------ Приведённый фрагмент

В июне Толстой, очевидно, закончил правку корректур второй части шестого тома. Оставался еще не вполне готовым эпилог, хотя работа над ним началась не позднее января этого года. В январе какую-то часть эпилога Толстой читал П. Д. Юркевичу, а в мае, в ответ на несохранившееся письмо, Толстой писал А. А. Фету: «Участие ваше к моему эпилогу меня тронуло. Юркевичу я читал, и он на мои речи ничего не сказал мне, кроме отрывка из своей лекции. Главное же, почему я не бо[юсь?], потому что то, что я написал, особенно в эпилоге, не выдумано мной, а выворочено с болью из моей утробы». 406 Такое признание не оставляет сомнений, что к этому времени были изложены в каком-то виде мысли Толстого, составившие по окончательному тексту начало первой и всю вторую часть эпилога. Затянувшаяся еще на четыре месяца работа над эпилогом задерживала весь том. Единственными свидетельствами о ходе работы над эпилогом являются самые рукописи. Они весьма наглядно раскрывают процесс авторской работы (рук. №№ 99—104).

------------
------ Исходные данные

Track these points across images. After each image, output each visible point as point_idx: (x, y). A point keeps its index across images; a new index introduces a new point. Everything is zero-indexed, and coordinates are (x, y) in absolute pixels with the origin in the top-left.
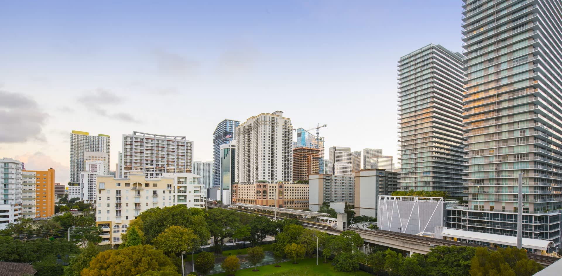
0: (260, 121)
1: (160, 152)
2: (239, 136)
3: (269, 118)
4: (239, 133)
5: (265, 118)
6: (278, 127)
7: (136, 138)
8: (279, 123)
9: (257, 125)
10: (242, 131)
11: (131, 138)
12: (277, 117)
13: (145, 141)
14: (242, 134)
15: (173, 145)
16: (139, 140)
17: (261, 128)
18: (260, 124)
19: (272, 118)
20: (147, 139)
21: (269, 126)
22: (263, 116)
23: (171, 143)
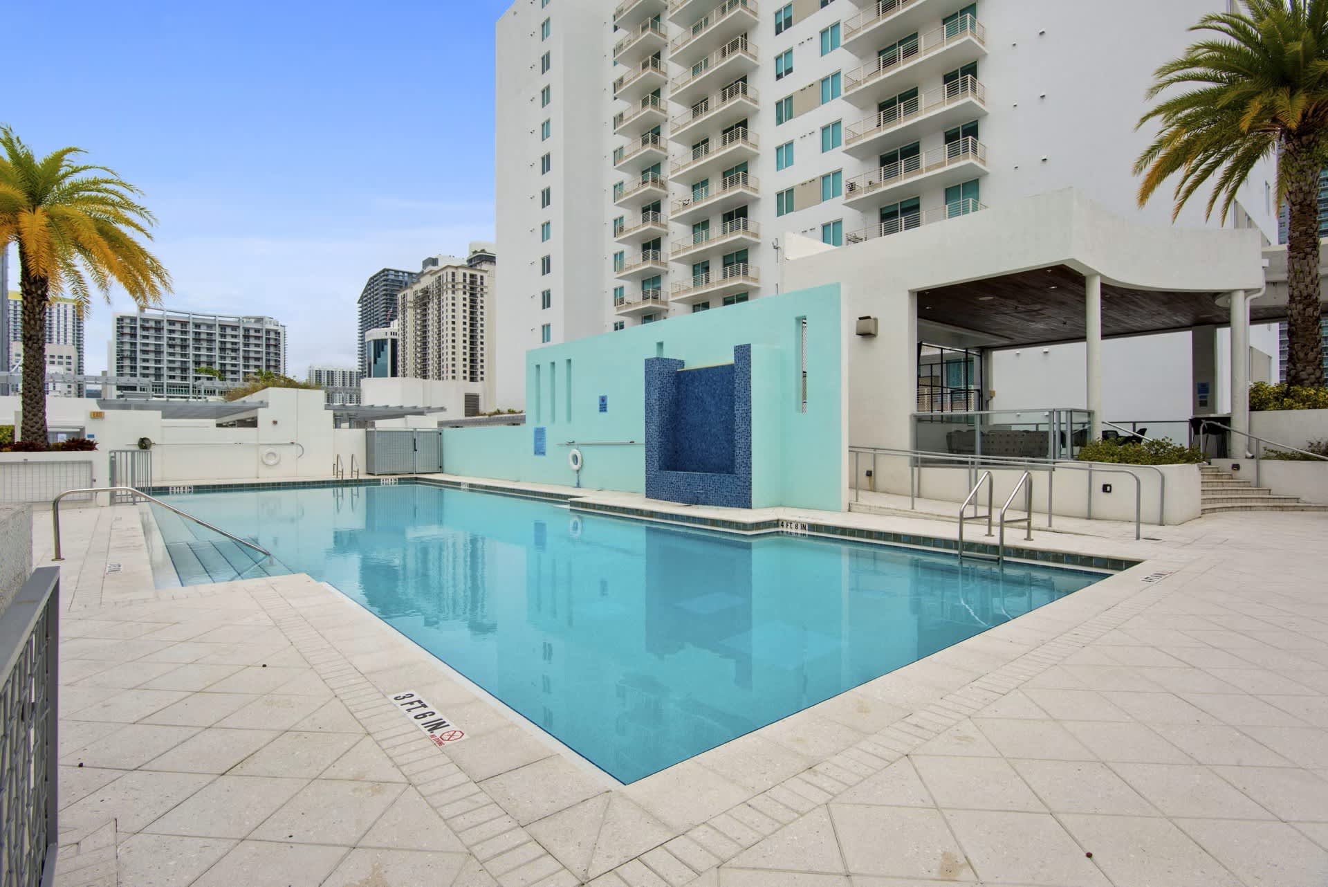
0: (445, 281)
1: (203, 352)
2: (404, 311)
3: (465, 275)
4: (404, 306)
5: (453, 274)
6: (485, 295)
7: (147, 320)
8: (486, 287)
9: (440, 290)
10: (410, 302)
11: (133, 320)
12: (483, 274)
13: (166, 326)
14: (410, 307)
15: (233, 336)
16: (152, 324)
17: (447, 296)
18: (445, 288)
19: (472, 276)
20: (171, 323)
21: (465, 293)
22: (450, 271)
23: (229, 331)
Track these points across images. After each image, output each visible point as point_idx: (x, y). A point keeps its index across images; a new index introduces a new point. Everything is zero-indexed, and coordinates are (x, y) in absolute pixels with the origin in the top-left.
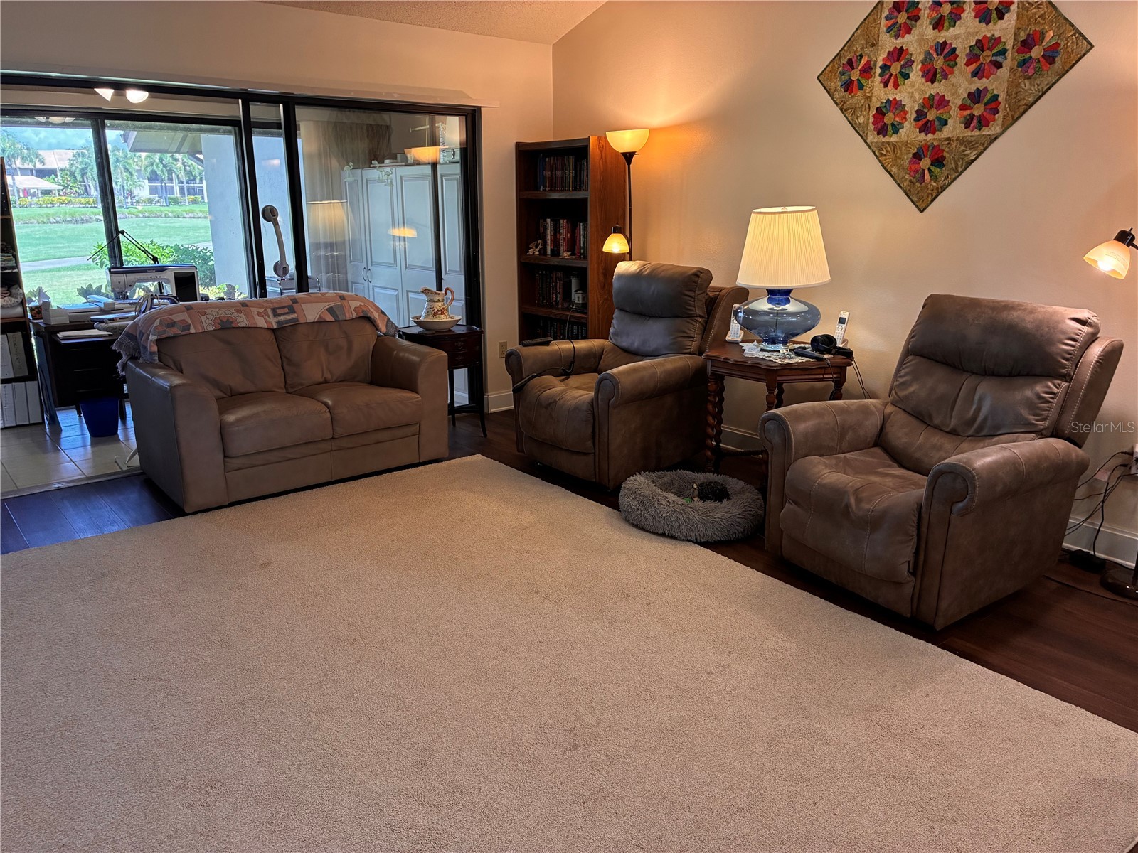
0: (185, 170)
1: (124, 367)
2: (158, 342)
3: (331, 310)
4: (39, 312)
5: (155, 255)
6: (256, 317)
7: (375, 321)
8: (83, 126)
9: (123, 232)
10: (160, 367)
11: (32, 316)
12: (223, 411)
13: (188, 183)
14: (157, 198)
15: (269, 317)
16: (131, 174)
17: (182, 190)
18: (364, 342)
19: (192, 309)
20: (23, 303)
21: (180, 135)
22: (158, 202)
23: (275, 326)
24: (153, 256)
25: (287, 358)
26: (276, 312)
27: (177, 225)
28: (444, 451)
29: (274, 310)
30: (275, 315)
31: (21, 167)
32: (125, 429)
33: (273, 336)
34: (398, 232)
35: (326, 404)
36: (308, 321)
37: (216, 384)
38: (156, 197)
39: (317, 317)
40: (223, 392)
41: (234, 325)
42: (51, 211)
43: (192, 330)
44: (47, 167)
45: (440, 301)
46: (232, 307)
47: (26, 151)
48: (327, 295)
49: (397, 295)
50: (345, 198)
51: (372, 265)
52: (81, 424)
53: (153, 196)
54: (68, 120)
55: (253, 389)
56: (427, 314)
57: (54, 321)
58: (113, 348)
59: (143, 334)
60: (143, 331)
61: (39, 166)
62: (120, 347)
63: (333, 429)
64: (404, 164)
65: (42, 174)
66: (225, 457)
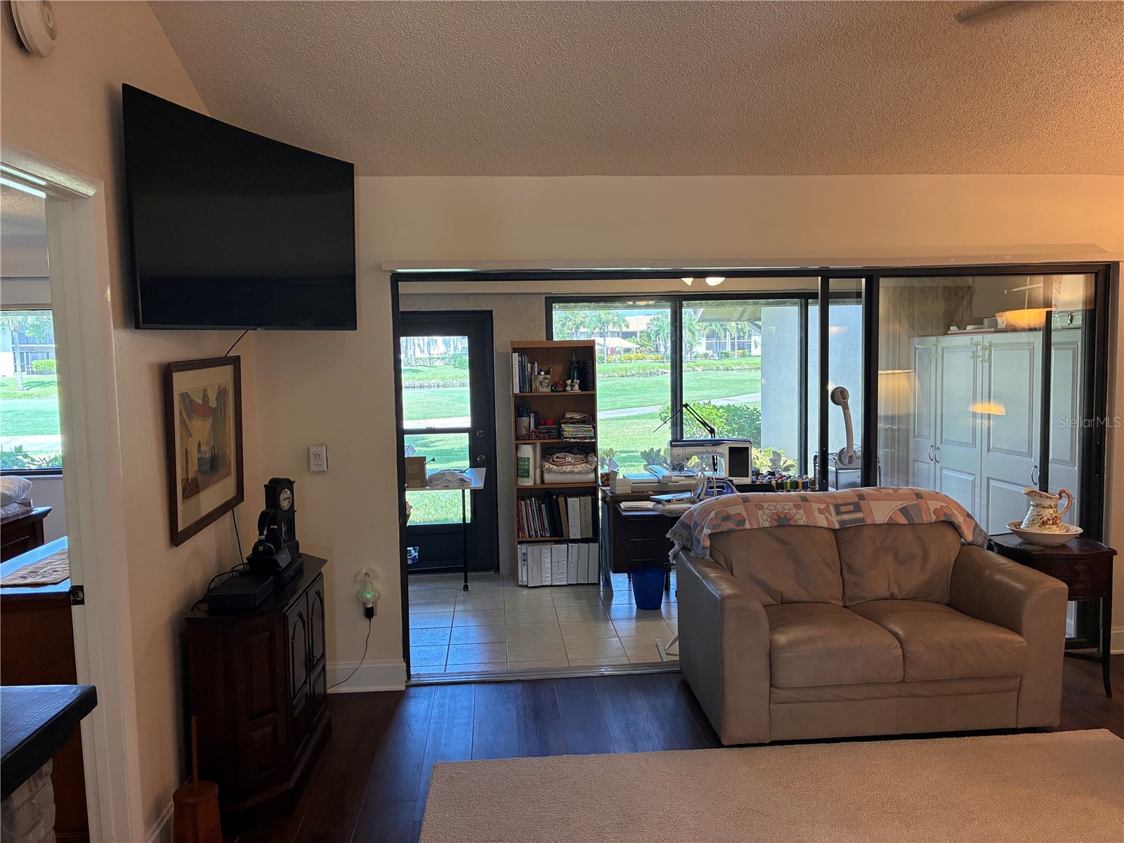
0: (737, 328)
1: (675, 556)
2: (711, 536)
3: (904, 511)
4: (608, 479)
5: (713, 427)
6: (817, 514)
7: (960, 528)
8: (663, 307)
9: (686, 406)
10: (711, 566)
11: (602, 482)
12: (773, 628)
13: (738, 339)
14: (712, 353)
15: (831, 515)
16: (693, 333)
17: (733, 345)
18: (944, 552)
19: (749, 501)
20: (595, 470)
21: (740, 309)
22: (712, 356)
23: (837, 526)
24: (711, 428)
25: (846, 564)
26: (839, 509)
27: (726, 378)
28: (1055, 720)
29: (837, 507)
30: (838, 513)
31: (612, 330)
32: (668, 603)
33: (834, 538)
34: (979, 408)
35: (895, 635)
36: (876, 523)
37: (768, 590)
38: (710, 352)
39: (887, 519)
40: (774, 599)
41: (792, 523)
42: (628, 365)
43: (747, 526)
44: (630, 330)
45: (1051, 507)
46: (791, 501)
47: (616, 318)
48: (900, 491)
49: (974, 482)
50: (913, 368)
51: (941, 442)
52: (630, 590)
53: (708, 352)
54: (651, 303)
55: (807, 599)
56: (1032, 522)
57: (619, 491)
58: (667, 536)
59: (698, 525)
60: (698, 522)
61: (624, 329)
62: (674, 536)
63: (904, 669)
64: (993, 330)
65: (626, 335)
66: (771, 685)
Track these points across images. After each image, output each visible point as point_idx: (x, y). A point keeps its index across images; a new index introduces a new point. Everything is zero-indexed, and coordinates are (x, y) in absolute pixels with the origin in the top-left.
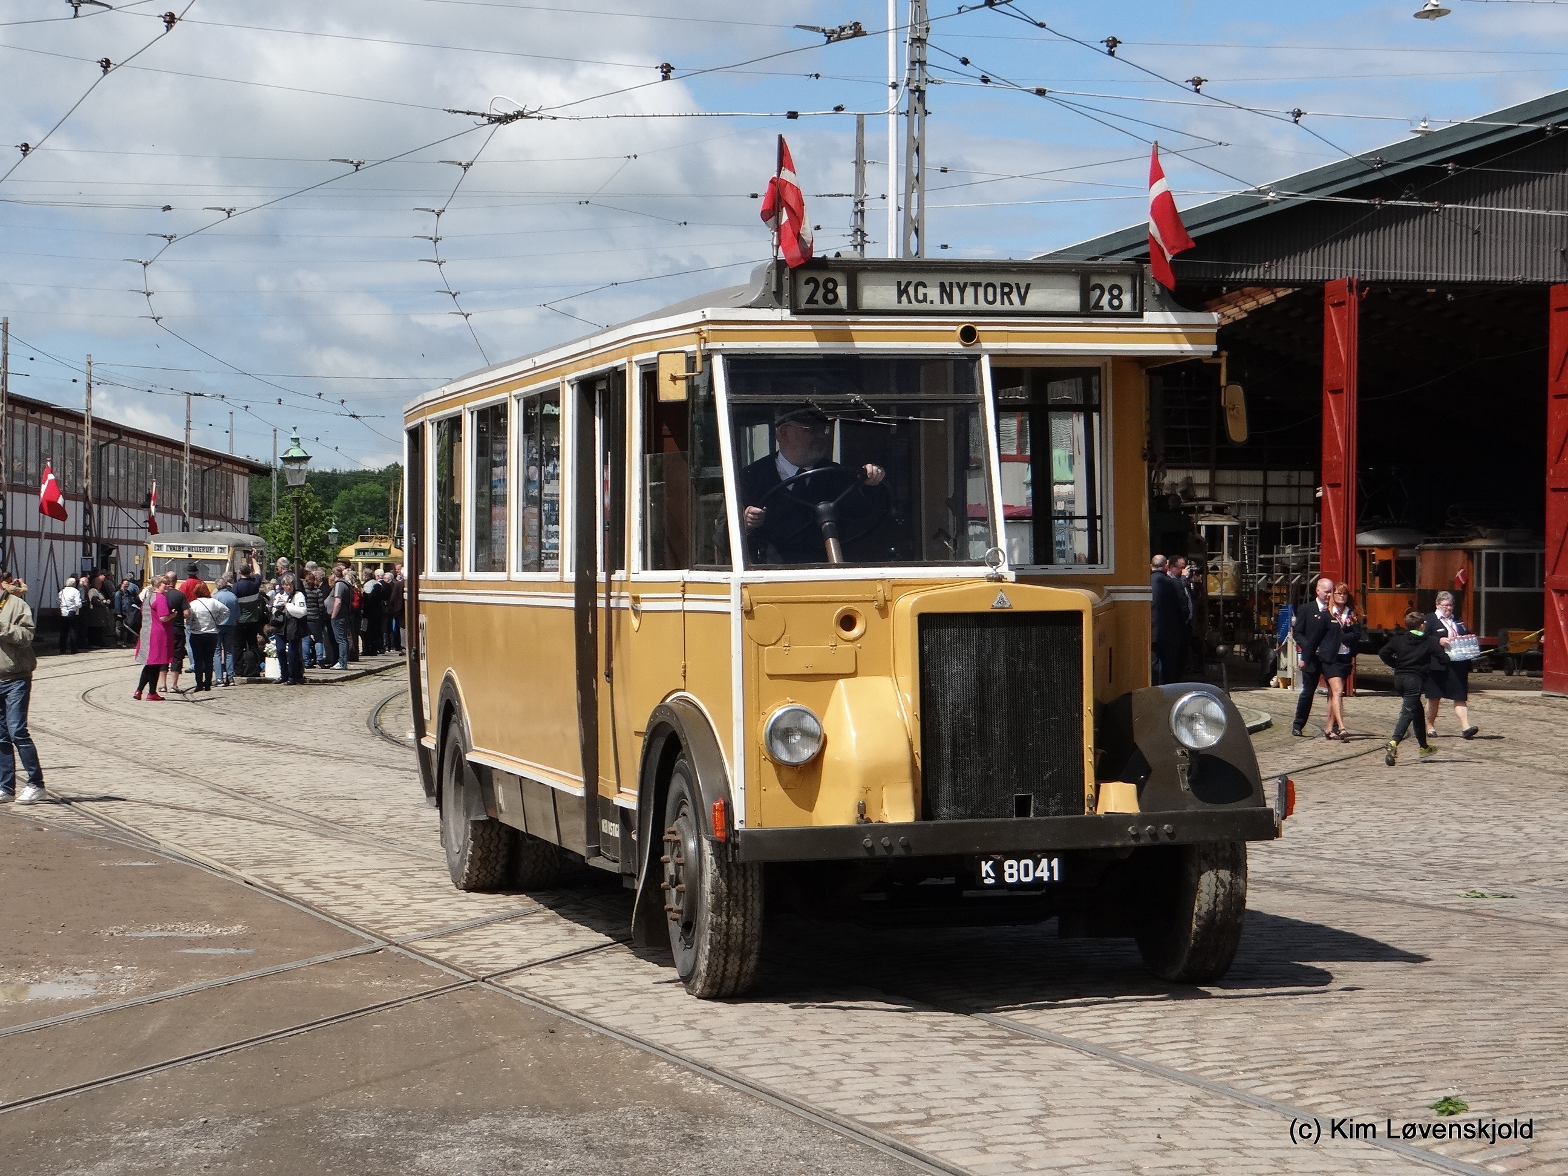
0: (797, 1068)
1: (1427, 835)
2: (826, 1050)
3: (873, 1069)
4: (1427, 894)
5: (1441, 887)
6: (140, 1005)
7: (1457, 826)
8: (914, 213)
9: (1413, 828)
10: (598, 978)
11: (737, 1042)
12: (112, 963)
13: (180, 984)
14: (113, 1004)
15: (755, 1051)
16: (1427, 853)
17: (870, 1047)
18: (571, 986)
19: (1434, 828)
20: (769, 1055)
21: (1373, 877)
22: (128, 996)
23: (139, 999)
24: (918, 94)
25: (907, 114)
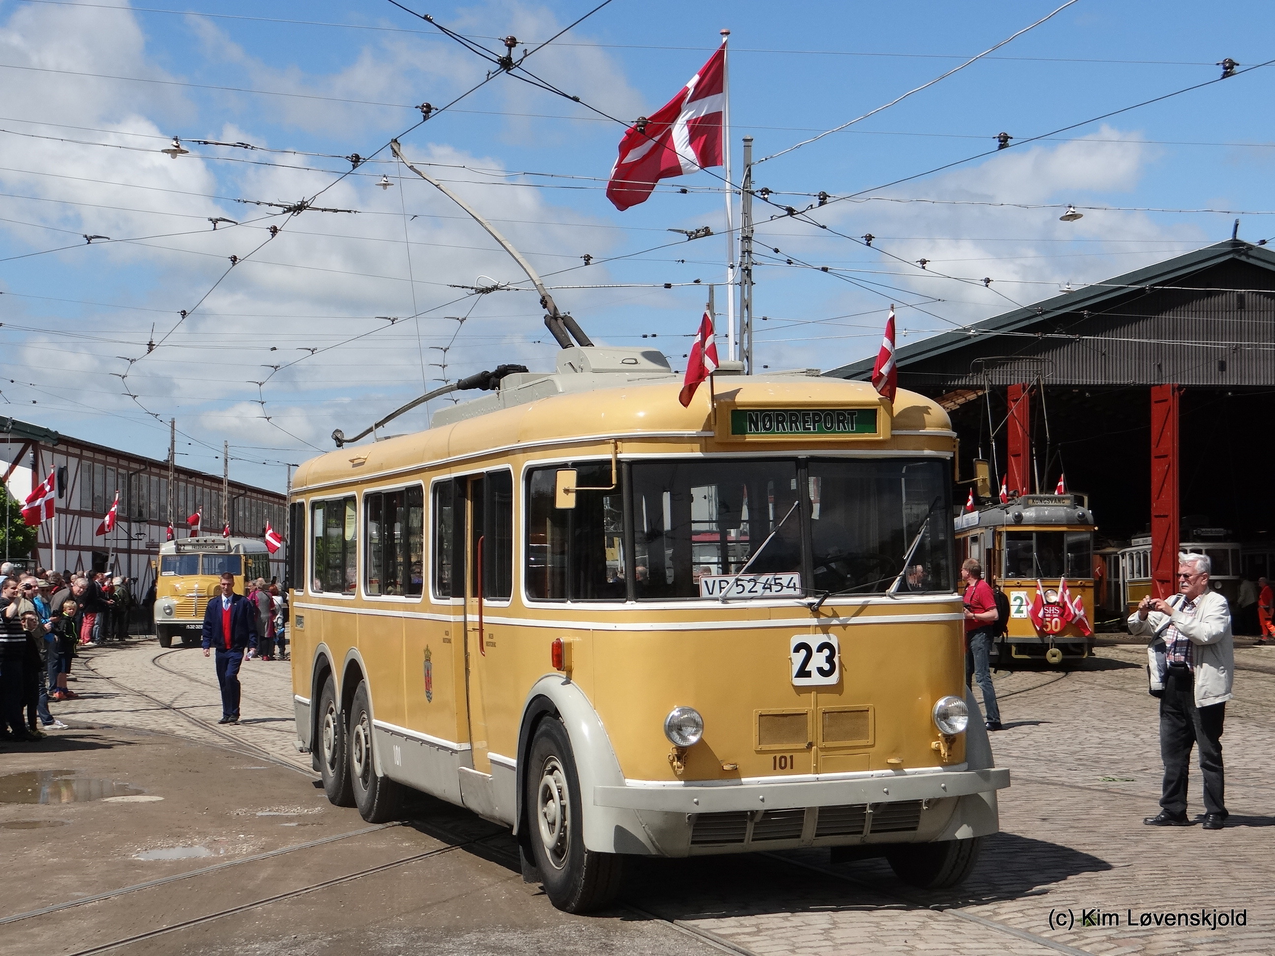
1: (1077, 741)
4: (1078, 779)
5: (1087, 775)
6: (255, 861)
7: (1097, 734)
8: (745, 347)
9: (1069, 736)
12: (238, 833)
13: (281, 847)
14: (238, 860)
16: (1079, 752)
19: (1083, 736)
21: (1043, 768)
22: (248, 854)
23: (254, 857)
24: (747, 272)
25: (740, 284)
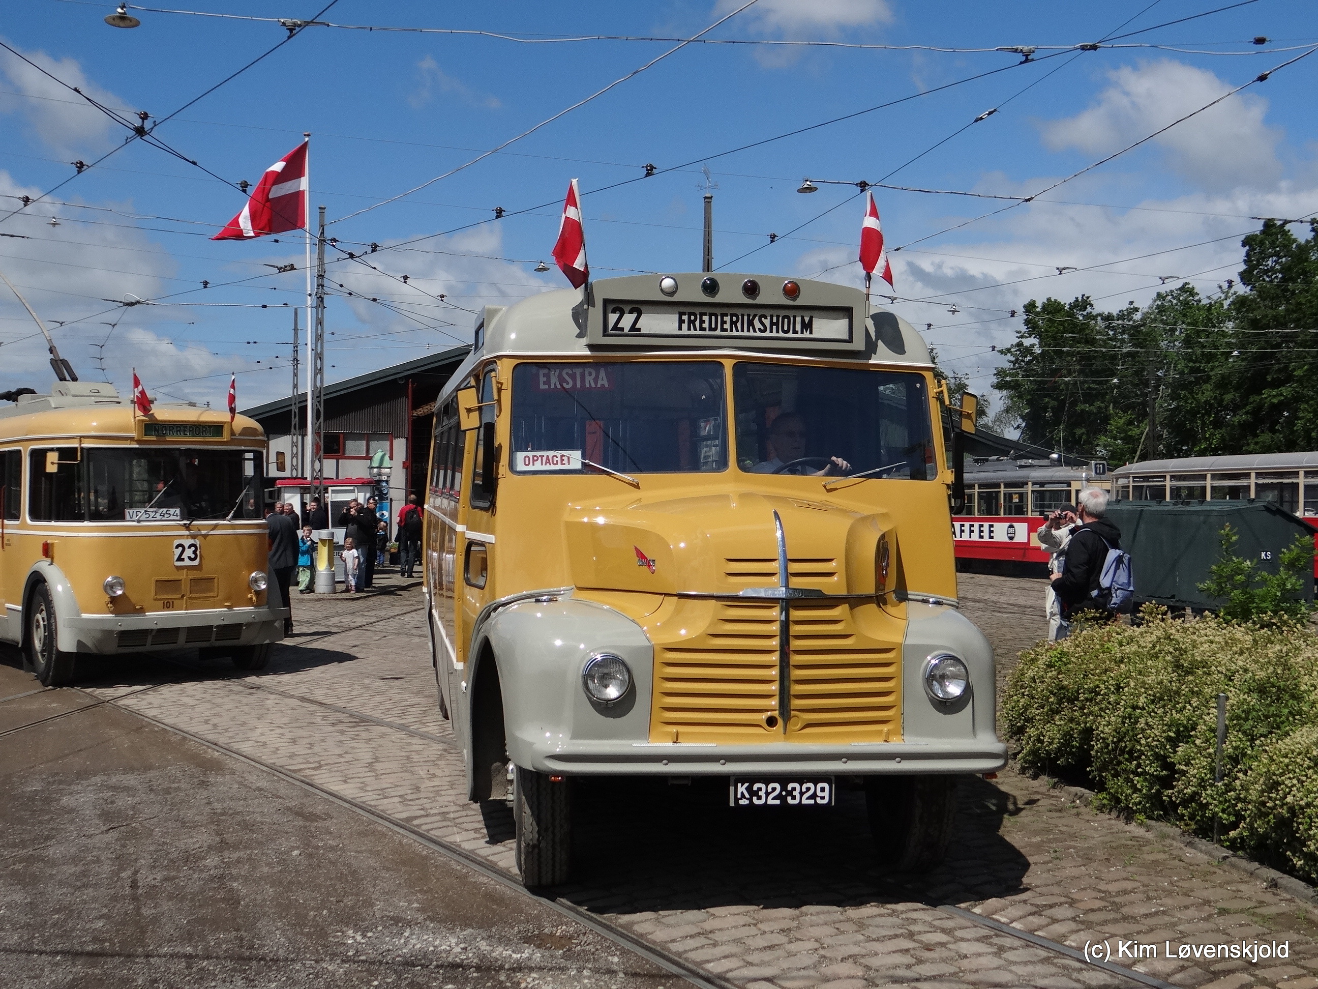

------------

--- Выполните задания ---
[1] Пожалуйста, ответьте по фрагменту об эпилоге на три вопроса:
(a) Кому Толстой в январе читал часть эпилога?
(b) Кому Толстой писал в мае об участии к своему эпилогу?
(c) На сколько месяцев ещё затянулась работа над эпилогом?
[2] Назовите всех людей, упомянутых во фрагменте об эпилоге.
[3] Напишите продолжение фрагмента об эпилоге, начиная сразу после его последнего предложения.

--- Ответы к заданиям ---
[1]
(a) П. Д. Юркевичу.
(b) А. А. Фету.
(c) На четыре месяца.

[2] Толстой, П. Д. Юркевич, А. А. Фет.

[3]
Первоначальный вариант эпилога содержал изложение мыслей об историческом процессе, полемику с историками и затем повествование о судьбе «полувымышленных» героев романа. Время, к которому относится эпилог, сразу определилось. «Прошло 7 лет» — так начался эпилог. «Зимою 1820 года Наташа, жена Пьера Безухого, гостила со всем семейством в имении своего брата» — так начались главы о личной судьбе героев (рукопись № 100). Рассказ о судьбе основных персонажей романа написан без большого напряжения; в процессе дальнейшей работы над ним значительным изменениям подверглись лишь две первые главы. 407 В остальном этот раздел эпилога после небольшой правки уже явился окончательной редакцией. Но часть рукописи, содержащая описание личной судьбы героев, пока отложена.
Перерабатывая копию первой редакции эпилога, Толстой сосредоточил свое внимание исключительно на начале, содержащем исторические рассуждения. Рукопись даже внешним своим видом говорит о предельно напряженной работе автора, искавшего наиболее точной формы для изложения своих мыслей, утверждения своих взглядов на историю, на действующие в истории силы, на роль исторических лиц и на роль народов.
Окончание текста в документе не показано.